Firstly, we need to locate that page, using page_lookup. Detail 1&2, using page_decref to decrement page’s reference count after it’s been found. Detail 3, page_table_entry should be set to 0, this should be simple. Finally, invalidate TLB? Just another tricky one:

1
2
3
4
5
6
7
8
9
10
11
//
// Invalidate a TLB entry, but only if the page tables being
// edited are the ones currently in use by the processor.
//
void
tlb_invalidate(pde_t *pgdir, void *va)
{
// Flush the entry only if we're modifying the current address space.
// For now, there is only one address space, so always invalidate.
invlpg(va);
}

what this tlb_invalidate does isn’t conspicuous yet to me. To finish this one, here is my code:

1
2
3
4
5
6
7
8
9
10
11
12
13
14
15
void
page_remove(pde_t *pgdir, void *va)
{
pte_t *pte = NULL;
pte_t **pte_store = &pte; // pte_store cannot be NULL
struct PageInfo *page_info = page_lookup(pgdir, va, pte_store);
if (!page_info)
return;

if (0 != *pte_store){
page_decref(page_info);
**pte_store = 0; // set pg table entry to 0
tlb_invalidate(pgdir, va);
}
}
  • page_insert

Prototype:

1
int page_insert(pde_t *pgdir, struct PageInfo *pp, void *va, int perm)

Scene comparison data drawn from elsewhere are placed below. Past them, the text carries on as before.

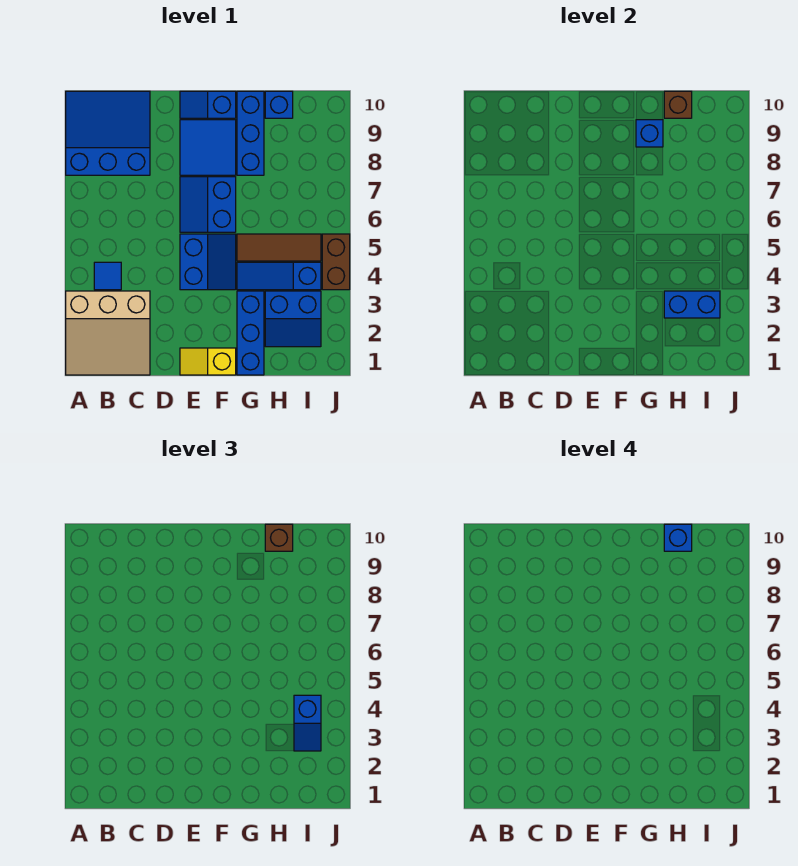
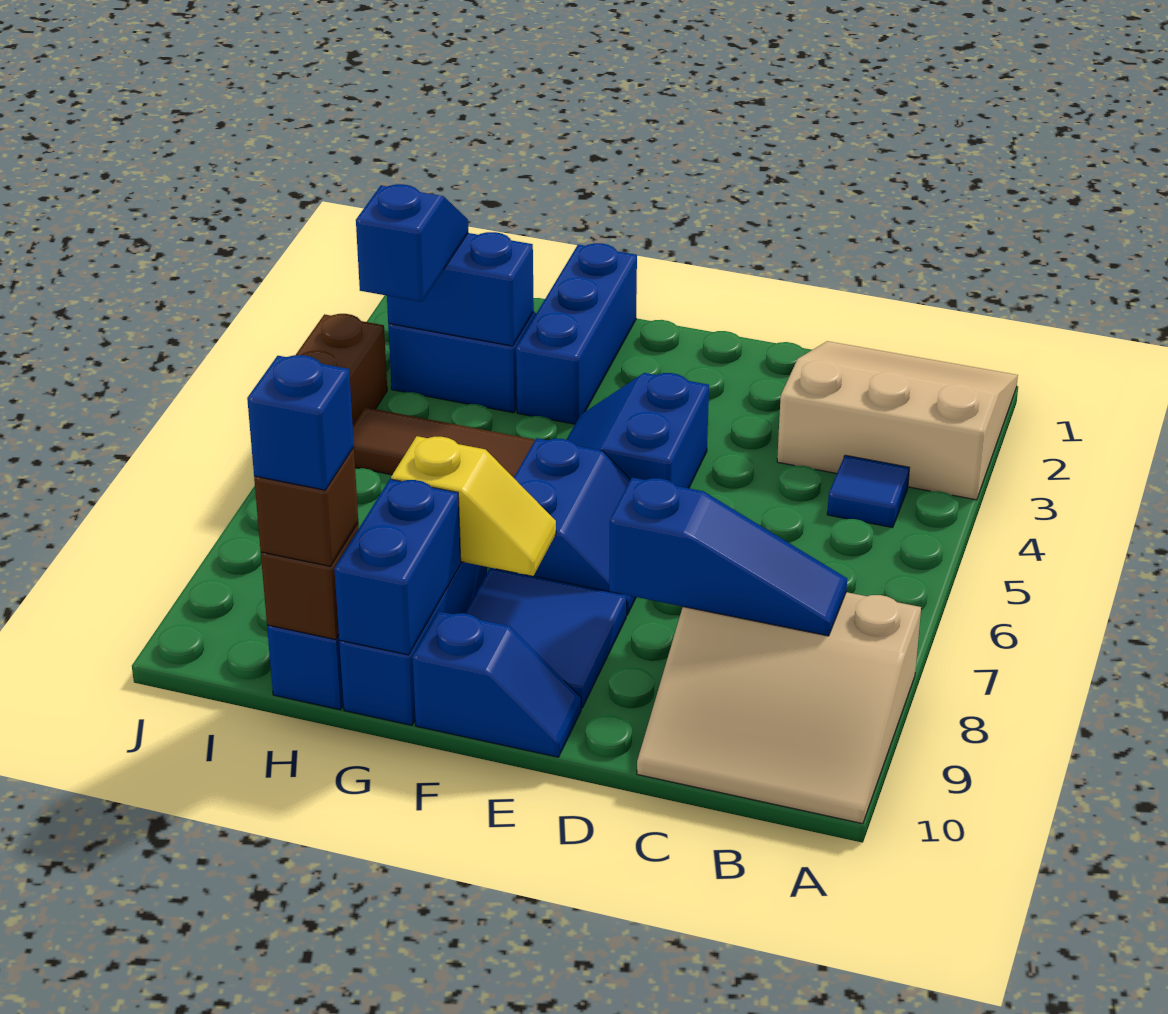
blue slope A8:C10 level 1 top 8 -> tan slope A8:C10 level 1 top 8
yellow slope E1:F1 level 1 top F -> yellow slope F8:G8 level 2 top G
blue slope G4:I4 level 1 top I -> blue slope B8:D8 level 2 top D
blue brick G9 level 2 -> blue brick G9:G10 level 2

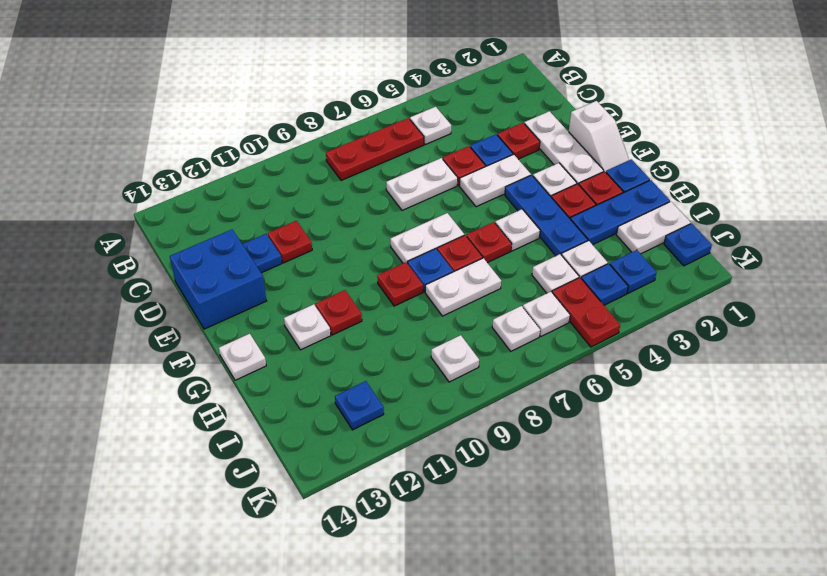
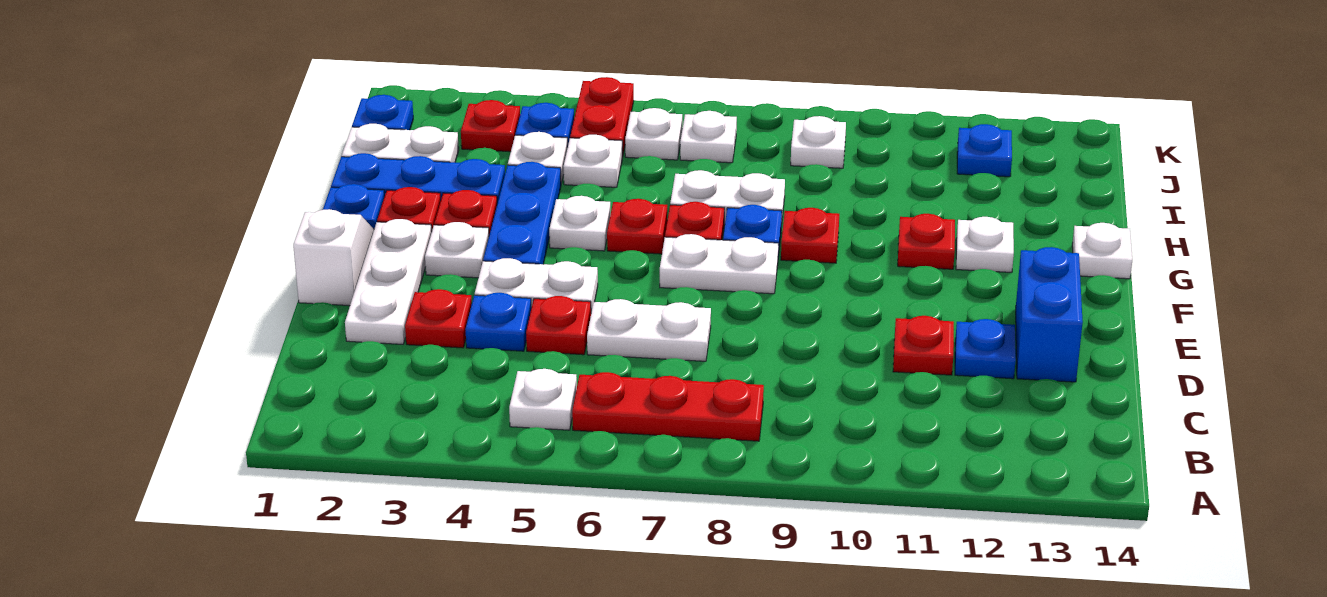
blue brick D13:E14 level 1 -> blue brick D13:E13 level 1
blue plate J3 level 1 -> red plate J3 level 1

In my opinion, there are three kinds of insertions.

First, invalidate existing old one and then remapping the new

Second, repeated mapping, all things are just the same, no incrementation in pp_ref

Third, unmapped area, which might be caused by insufficient memory, eg

So considering all three circumstances above, the first thing we need to do is obtain the page table entry by using page_walk. If page table entry returned is not existing, then we return an error code -E_NO_MEM. If repeated mapping happens, represented by pa2page(pa) and PTE_ADDR(*pg_tbl_entry) being the same one. We need to decrement its pp_ref , then invalidate it and map the new. The last is directly map the new one, just remove the previous mapping by using page_remove.

1
2
3
4
5
6
7
8
9
10
11
12
13
14
15
16
17
18
19
20
int
page_insert(pde_t *pgdir, struct PageInfo *pp, void *va, int perm)
{
// Fill this function in
pte_t *pg_tbl_entry = pgdir_walk(pgdir, va, 1);
if (NULL == pg_tbl_entry)
return -E_NO_MEM;
if (page2pa(pp) == PTE_ADDR(*pg_tbl_entry)) {
pp->pp_ref--;
// formerly presented, then invalidate it
tlb_invalidate(pgdir, va);
}else if (*pg_tbl_entry & PTE_P) {
page_remove(pgdir, va);
}

// map the new
*pg_tbl_entry = page2pa(pp) | perm | PTE_P;
pp->pp_ref++;
return 0;
}

In the end, we could run check_page to ensure all the functions are working with no mistake.